**TEXT TO READ**
>>>>>
Ten years ago, a small group of Palestinian activists had a novel idea: inspired by the anti-apartheid movement, they called for a global boycott campaign against Israel as a nonviolent method to promote the Palestinian struggle for independence.
Long confined to the sidelines, the so-called BDS campaign appears to be gaining momentum — so much so that Israel has identified it as a strategic threat on a par with Palestinian militant groups and the Iranian nuclear program. While Israel says the movement is rooted in anti-Semitism, its decentralized organization and language calling for universal human rights have proven difficult to counter, resulting in a string of recent victories that have alarmed Israeli leaders.
“We are now beginning to harvest the fruits of 10 years of strategic, morally consistent and undeniably effective BDS campaigning,” said Omar Barghouti, one of the group’s co-founders. “BDS is winning the battles for hearts and minds across the world, despite Israel’s still hegemonic influence among governments in the U.S. and Europe.”
The BDS campaign — named for its call for boycotts, divestment and sanctions against Israel — began as an idea by 170 Palestinian civil society groups in the West Bank in 2005. It has grown into a worldwide network of thousands of volunteers lobbying corporations, artists and academic institutions to sever ties with Israel.
Its members include campus activists, church groups and even liberal American Jews disillusioned by Israeli policies.
Most worrying for Israel, some of the group’s core positions toward products made in West Bank settlements are starting to be embraced by European governments. Although the EU says it opposes boycotts of Israel, it is exploring guidelines for labeling settlement products, which many in Israel fear could be a precursor to a full-fledged ban.
“The concern is that there will be a spillover to a much wider phenomenon that will become mainstream and erode support for Israel,” said Emmanuel Nahshon of Israel’s Foreign Ministry.
The BDS movement has three goals: to end Israel’s occupation of territories captured in the 1967 Mideast war, to end discrimination suffered by Arab citizens of Israel, and to promote the rights of Palestinian refugees to return to family properties lost in the war surrounding Israel’s creation in 1948.
<<<<<
Data extracted from a collection:
>>>>>
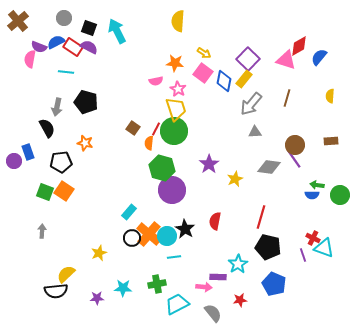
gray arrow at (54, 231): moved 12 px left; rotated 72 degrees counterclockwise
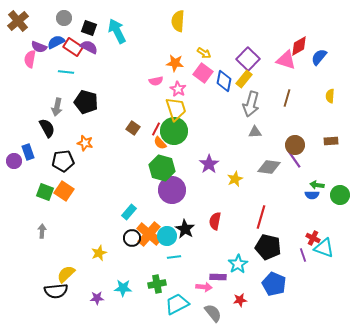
gray arrow at (251, 104): rotated 25 degrees counterclockwise
orange semicircle at (149, 143): moved 11 px right; rotated 48 degrees counterclockwise
black pentagon at (61, 162): moved 2 px right, 1 px up
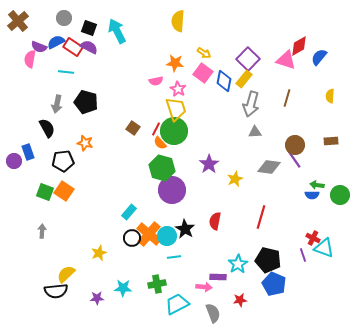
gray arrow at (57, 107): moved 3 px up
black pentagon at (268, 247): moved 13 px down
gray semicircle at (213, 313): rotated 18 degrees clockwise
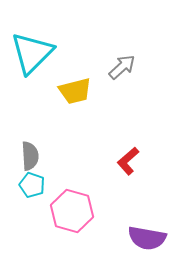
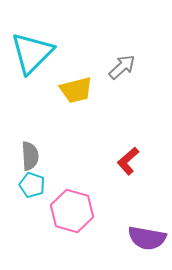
yellow trapezoid: moved 1 px right, 1 px up
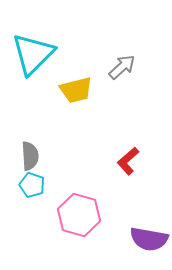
cyan triangle: moved 1 px right, 1 px down
pink hexagon: moved 7 px right, 4 px down
purple semicircle: moved 2 px right, 1 px down
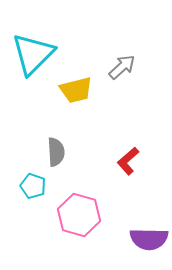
gray semicircle: moved 26 px right, 4 px up
cyan pentagon: moved 1 px right, 1 px down
purple semicircle: rotated 9 degrees counterclockwise
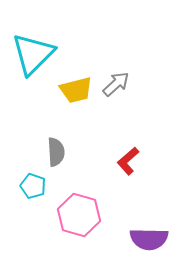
gray arrow: moved 6 px left, 17 px down
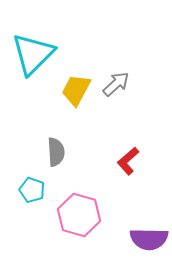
yellow trapezoid: rotated 132 degrees clockwise
cyan pentagon: moved 1 px left, 4 px down
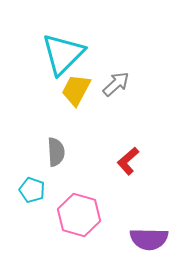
cyan triangle: moved 30 px right
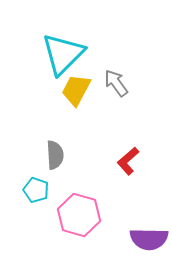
gray arrow: moved 1 px up; rotated 84 degrees counterclockwise
gray semicircle: moved 1 px left, 3 px down
cyan pentagon: moved 4 px right
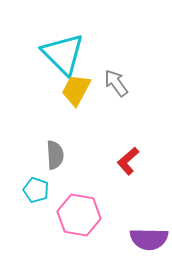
cyan triangle: rotated 30 degrees counterclockwise
pink hexagon: rotated 6 degrees counterclockwise
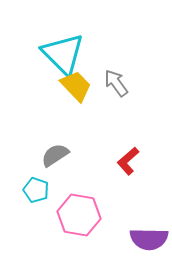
yellow trapezoid: moved 4 px up; rotated 108 degrees clockwise
gray semicircle: rotated 120 degrees counterclockwise
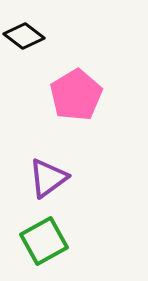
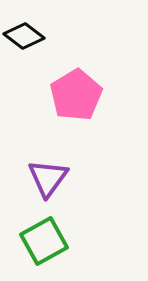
purple triangle: rotated 18 degrees counterclockwise
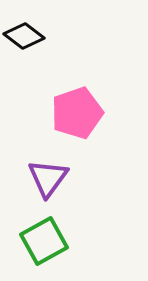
pink pentagon: moved 1 px right, 18 px down; rotated 12 degrees clockwise
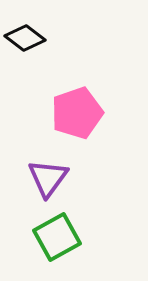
black diamond: moved 1 px right, 2 px down
green square: moved 13 px right, 4 px up
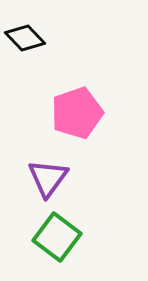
black diamond: rotated 9 degrees clockwise
green square: rotated 24 degrees counterclockwise
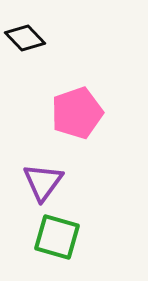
purple triangle: moved 5 px left, 4 px down
green square: rotated 21 degrees counterclockwise
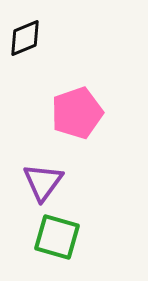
black diamond: rotated 69 degrees counterclockwise
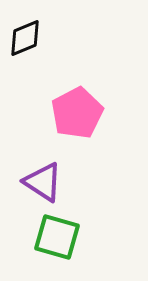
pink pentagon: rotated 9 degrees counterclockwise
purple triangle: rotated 33 degrees counterclockwise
<<<<<
**EXERCISE TASK 1**
In the article on the BDS campaign, transcribe the passage that begins at the words "Long confined to" and stops after the words "alarmed Israeli leaders.".
**EXERCISE TASK 2**
According to the article on the BDS campaign, why has the movement proven difficult for Israel to counter? Answer in one to three sentences.
**EXERCISE TASK 3**
Continue the article on the BDS campaign from the point where it stops.

**TASK RESPONSE 1**
Long confined to the sidelines, the so-called BDS campaign appears to be gaining momentum — so much so that Israel has identified it as a strategic threat on a par with Palestinian militant groups and the Iranian nuclear program. While Israel says the movement is rooted in anti-Semitism, its decentralized organization and language calling for universal human rights have proven difficult to counter, resulting in a string of recent victories that have alarmed Israeli leaders.

**TASK RESPONSE 2**
The movement is decentralized, and it frames its aims in language calling for universal human rights. These traits have made it hard to counter and have led to a string of recent victories that alarmed Israeli leaders.

**TASK RESPONSE 3**
For Israel, this last position is nothing less than a call for its destruction. Israel opposes the Palestinian “right of return,” saying a massive influx of refugees would mean the end of the country as a Jewish state. The international community favors a “two-state solution” creating a Palestinian state alongside Israel, and Palestinian President Mahmoud Abbas has indicated willingness to compromise on the refugee issue under a final peace deal.
Barghouti, a U.S.-educated engineer who is also pursuing a graduate degree at Israel’s Tel Aviv University, said the BDS movement is “completely neutral” on the political solution to the conflict. But he said he represents the Palestinian “consensus,” and any deal that “undermines our basic rights under international law and perpetuates the colonial oppression” is unacceptable.
As for his attendance at a university he asks others to boycott, he said Palestinians “cannot possibly observe the same boycott guidelines as asked of internationals,” adding that the “indigenous population” is entitled to all services they can get from the system.
Other BDS leaders have used even tougher language. As’ad AbuKhalil, a California professor, wrote in 2013 that “the movement has to take a clear, categorical stance against the very existence of Israel.”
Israeli leaders point to such comments as evidence that the movement is the latest in a history of antagonists out to destroy the Jewish people.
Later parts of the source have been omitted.